What are CC Licences?
The CC license determines the relationship with the readers of the publication. This defines the conditions under which the copyrighted content may be used. Here you have the possibility to decide between different concrete types of use. The use of a CC licence is not compulsory, but is recommended by renowned organisations such as the German National Library (DNB), as this creates legal certainty for users regarding permitted uses. CC licenses are now well known and are explained in an understandable way.
The individual CC licenses at a glance:
- CC0 / CC zero - Public Domain
- CC BY - attribution
- CC BY-SA - attribution, share alike
- CC BY-ND - attribution, non derivative
- CC BY-NC - attribution, non commercial
- CC BY-NC-SA - attribution, non commercial, share alike
- CC BY-NC-ND - attribution, non commercial, non derivative
More information about CC licenses can be found in this handout.
Can I publish Open Access if my publication is published by a publisher?
A second publication can also significantly increase the reach and reception of your publication. In its Open-Access policy, the University of Mainz therefore explicitly encourages researchers to take advantage of this opportunity.

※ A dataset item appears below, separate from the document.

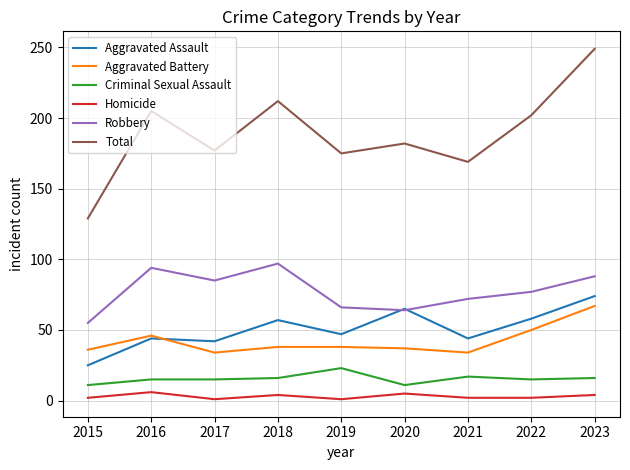

What is the maximum value for Homicide?

6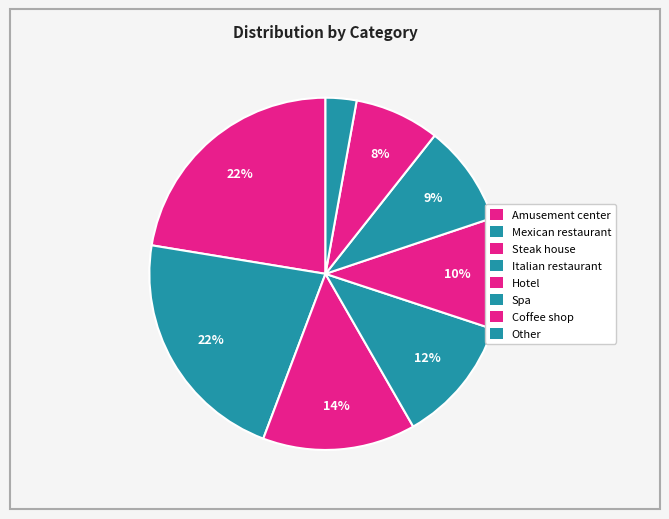

Between Steak house and Italian restaurant, which is larger?

Steak house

In the case of a second publication in Open Access, a publication that has already appeared elsewhere and is subject to costs or subscriptions is made freely available in a repository with a certain time delay. A distinction is made between institutional repositories such as Gutenberg Open Science, which are operated by one (scientific) institution, and disciplinary repositories which specialise in certain subject areas and work across institutions. The OpenDOAR service provides an international directory of repositories.

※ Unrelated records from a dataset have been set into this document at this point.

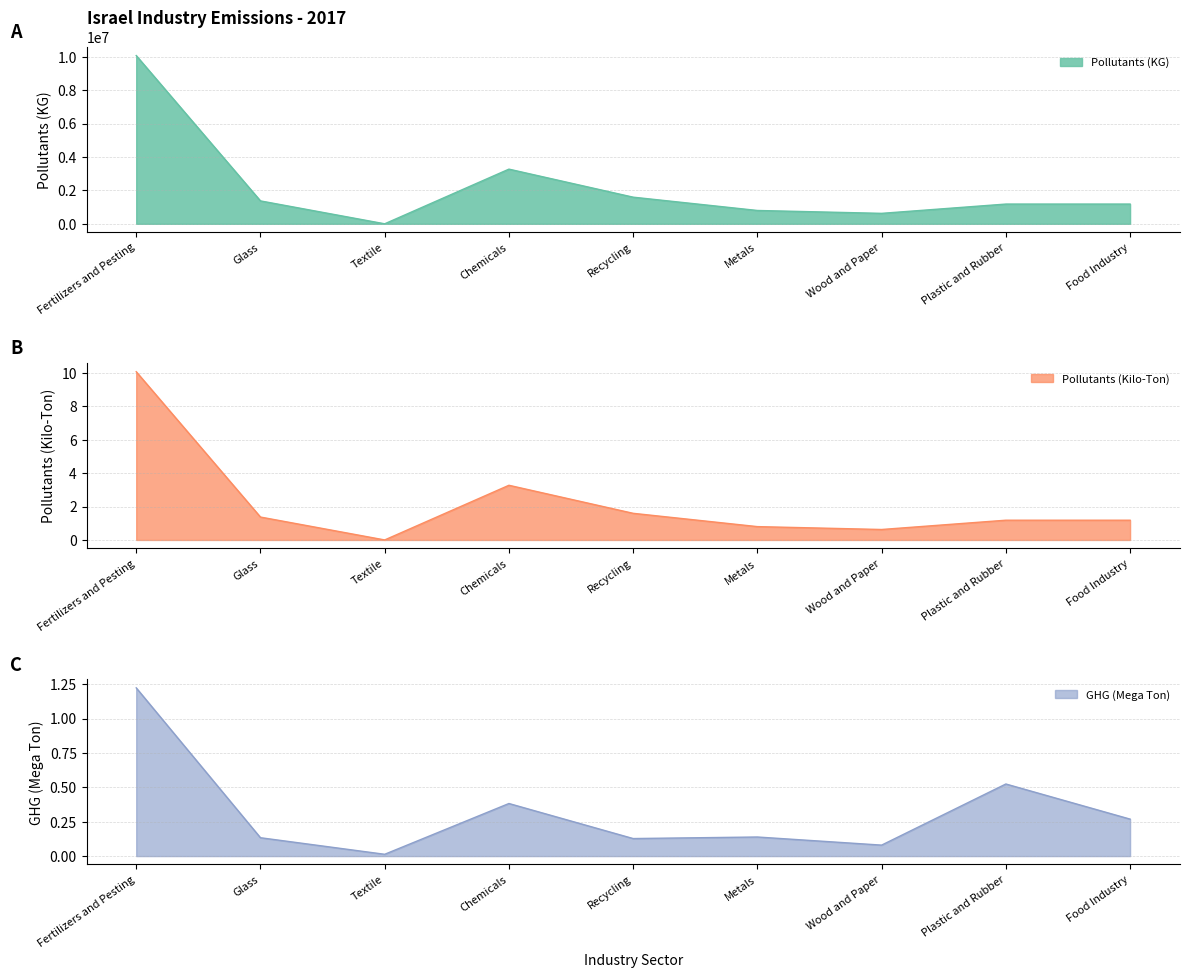

Which has a higher value, Wood and Paper or Fertilizers and Pesting?

Fertilizers and Pesting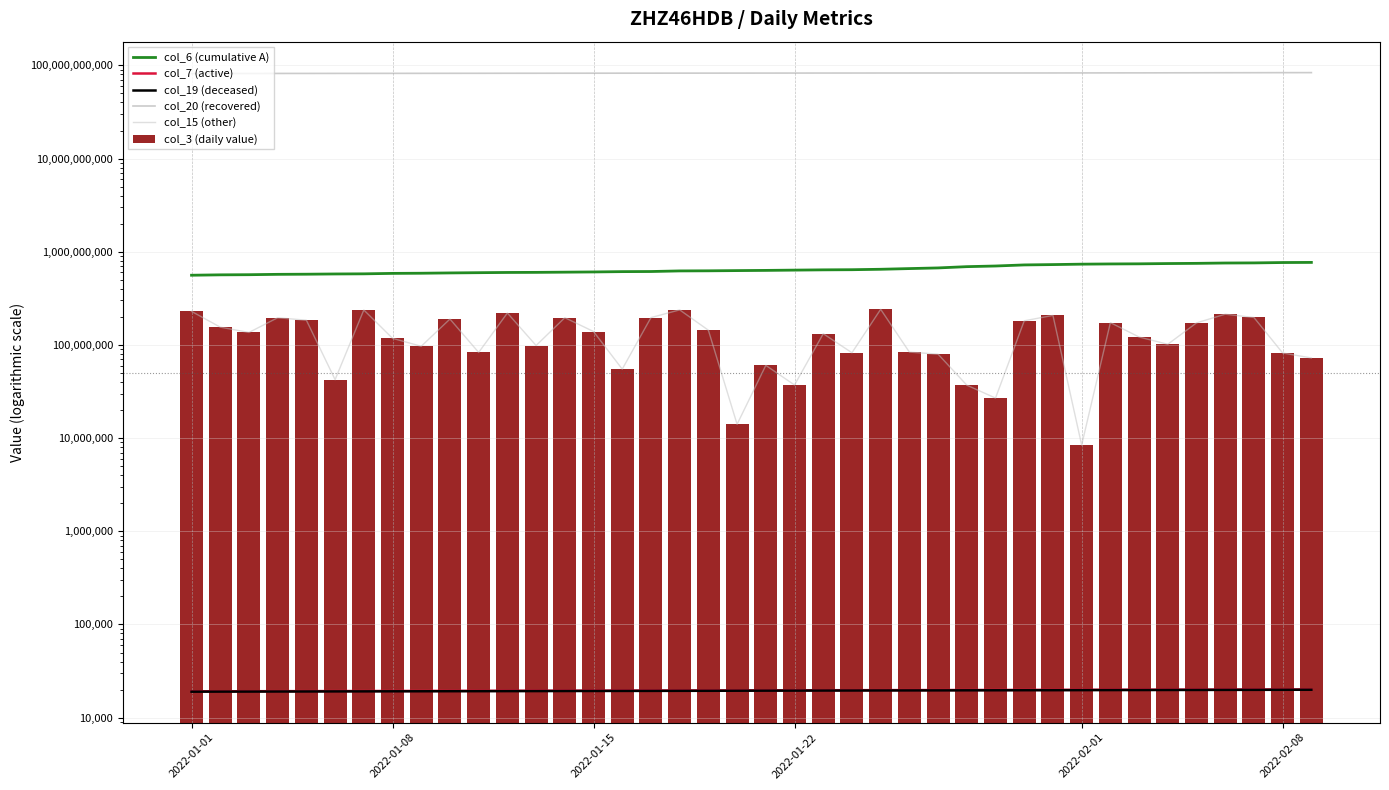

Which series has the largest total across all categories?

col_20 (recovered)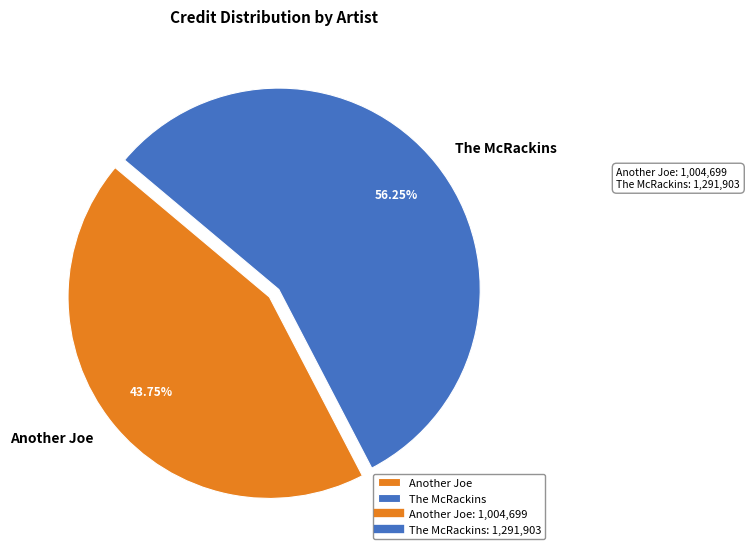

Which slice is the smallest?

Another Joe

The right of secondary publication is generally reserved for the authors. However, the possibilities for this vary from publisher to publisher and can be found on the provider's website or in the SHERPA/RoMEO directory. There you will also find information on whether the so-called "Publisher PDF" (the version published by the publisher) or the "Accepted Version" (the version of the manuscript accepted after review) may be used.
Irrespective of these regulations of the individual publishers, authors have had a legal right of secondary publication since 2014 if their publication is first published by a German publisher. This right, which is regulated in Section 38 (4) UrhG, is subject to the following conditions:
- They must be scientific publications from public funding.
- The right applies only to contributions in periodical publications (e.g. magazines, collections).
- The second publication may not be made before 12 months after the first publication.
- Only the manuscript version accepted by the publisher may be used.
- The secondary publication may not be made for commercial purposes.
- The exact bibliographical data of the first publication must be given with the second publication.